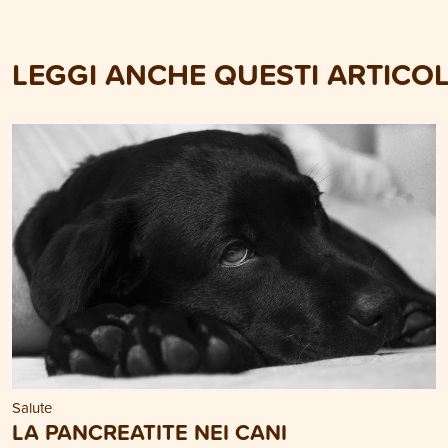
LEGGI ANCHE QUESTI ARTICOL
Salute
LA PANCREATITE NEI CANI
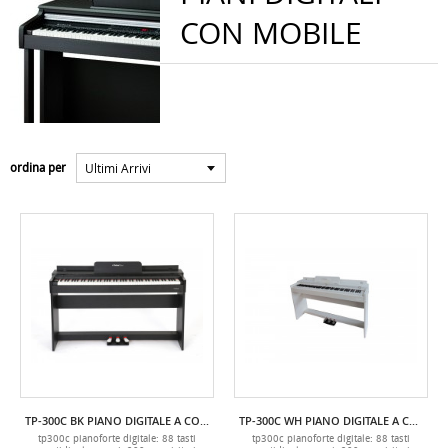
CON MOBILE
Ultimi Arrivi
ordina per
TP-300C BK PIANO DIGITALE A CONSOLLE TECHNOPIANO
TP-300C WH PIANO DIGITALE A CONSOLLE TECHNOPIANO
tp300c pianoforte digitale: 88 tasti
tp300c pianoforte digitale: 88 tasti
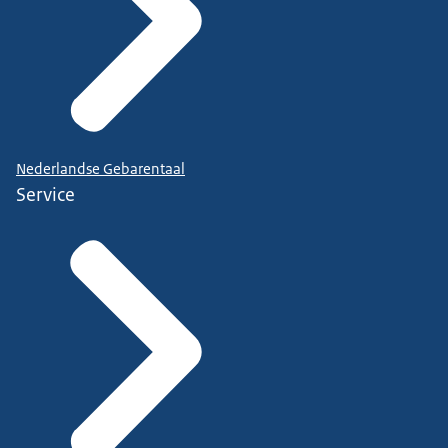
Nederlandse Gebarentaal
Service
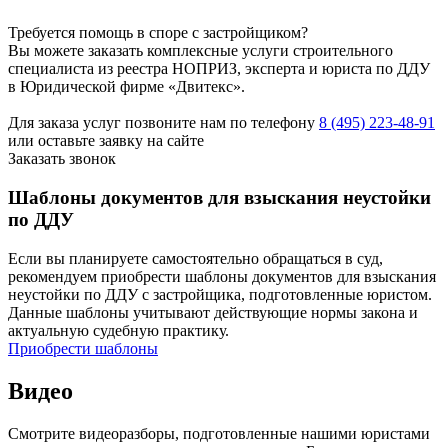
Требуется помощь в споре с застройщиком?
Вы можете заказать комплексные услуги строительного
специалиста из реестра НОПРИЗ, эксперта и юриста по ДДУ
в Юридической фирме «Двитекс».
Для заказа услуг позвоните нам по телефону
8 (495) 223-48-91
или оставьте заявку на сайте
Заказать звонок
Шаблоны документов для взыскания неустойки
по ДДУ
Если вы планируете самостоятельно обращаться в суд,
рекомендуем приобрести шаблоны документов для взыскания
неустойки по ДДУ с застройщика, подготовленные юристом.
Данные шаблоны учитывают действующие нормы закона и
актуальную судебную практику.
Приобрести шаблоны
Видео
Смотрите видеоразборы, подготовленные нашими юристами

...

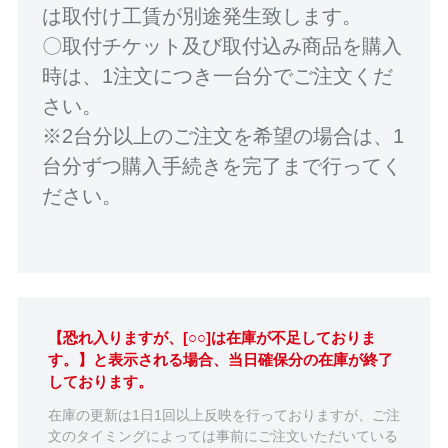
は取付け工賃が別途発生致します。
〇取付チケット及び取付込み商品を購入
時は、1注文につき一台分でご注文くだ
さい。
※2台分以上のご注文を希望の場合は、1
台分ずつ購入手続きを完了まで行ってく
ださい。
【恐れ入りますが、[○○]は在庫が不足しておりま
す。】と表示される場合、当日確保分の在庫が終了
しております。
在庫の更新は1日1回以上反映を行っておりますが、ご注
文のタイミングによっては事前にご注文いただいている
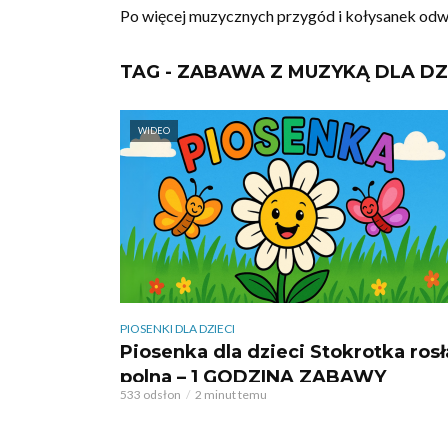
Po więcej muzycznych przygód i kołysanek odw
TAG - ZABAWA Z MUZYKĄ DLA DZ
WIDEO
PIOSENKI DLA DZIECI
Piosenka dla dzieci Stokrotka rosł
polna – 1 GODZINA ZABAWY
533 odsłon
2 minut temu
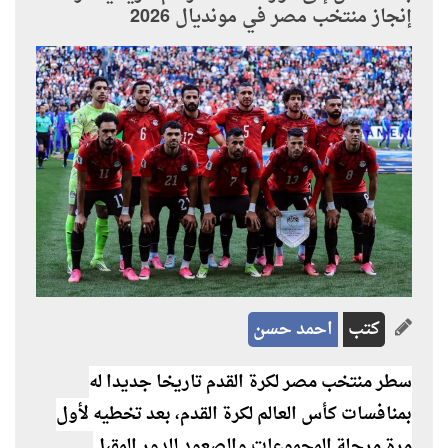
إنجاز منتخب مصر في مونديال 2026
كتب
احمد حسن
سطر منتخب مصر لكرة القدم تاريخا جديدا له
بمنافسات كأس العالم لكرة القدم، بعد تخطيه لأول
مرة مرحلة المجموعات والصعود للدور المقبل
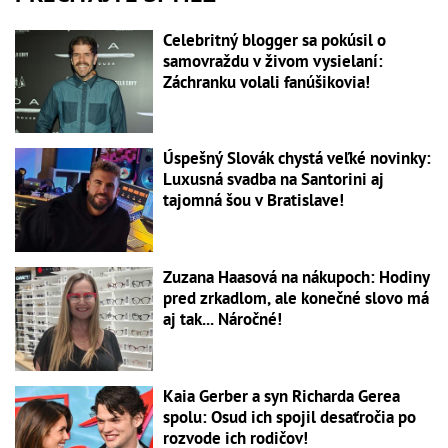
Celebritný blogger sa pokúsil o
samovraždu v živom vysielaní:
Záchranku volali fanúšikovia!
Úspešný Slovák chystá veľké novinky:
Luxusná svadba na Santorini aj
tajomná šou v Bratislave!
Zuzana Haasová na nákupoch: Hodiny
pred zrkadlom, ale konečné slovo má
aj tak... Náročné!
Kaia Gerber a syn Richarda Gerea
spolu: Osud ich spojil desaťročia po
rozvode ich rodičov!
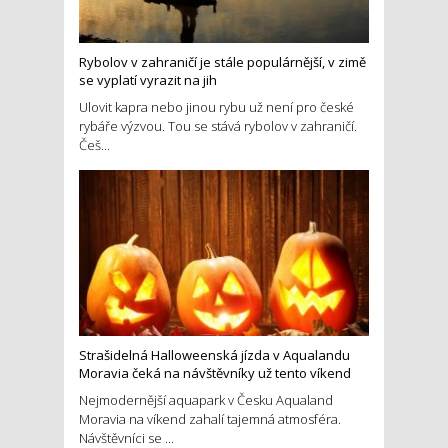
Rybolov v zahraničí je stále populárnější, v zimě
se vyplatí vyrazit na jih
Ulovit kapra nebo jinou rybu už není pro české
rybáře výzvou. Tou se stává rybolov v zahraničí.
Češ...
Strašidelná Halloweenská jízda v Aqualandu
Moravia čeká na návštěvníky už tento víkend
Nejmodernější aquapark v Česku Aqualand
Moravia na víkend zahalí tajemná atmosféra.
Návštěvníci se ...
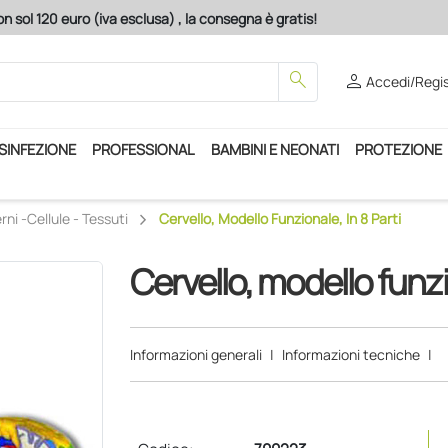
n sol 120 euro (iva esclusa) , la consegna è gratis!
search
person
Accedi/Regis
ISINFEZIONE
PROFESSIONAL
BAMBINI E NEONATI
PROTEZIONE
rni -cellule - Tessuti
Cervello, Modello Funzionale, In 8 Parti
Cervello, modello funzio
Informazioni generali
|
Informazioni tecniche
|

▶ [Your objective]: Please output the stretch of the listing from the line containing "إنجاز منتخب مصر في مونديال 2026" through the line containing "مرة مرحلة المجموعات والصعود للدور المقبل", copying each line without any change.

▶ [Task solution]:
إنجاز منتخب مصر في مونديال 2026
كتب
احمد حسن
سطر منتخب مصر لكرة القدم تاريخا جديدا له
بمنافسات كأس العالم لكرة القدم، بعد تخطيه لأول
مرة مرحلة المجموعات والصعود للدور المقبل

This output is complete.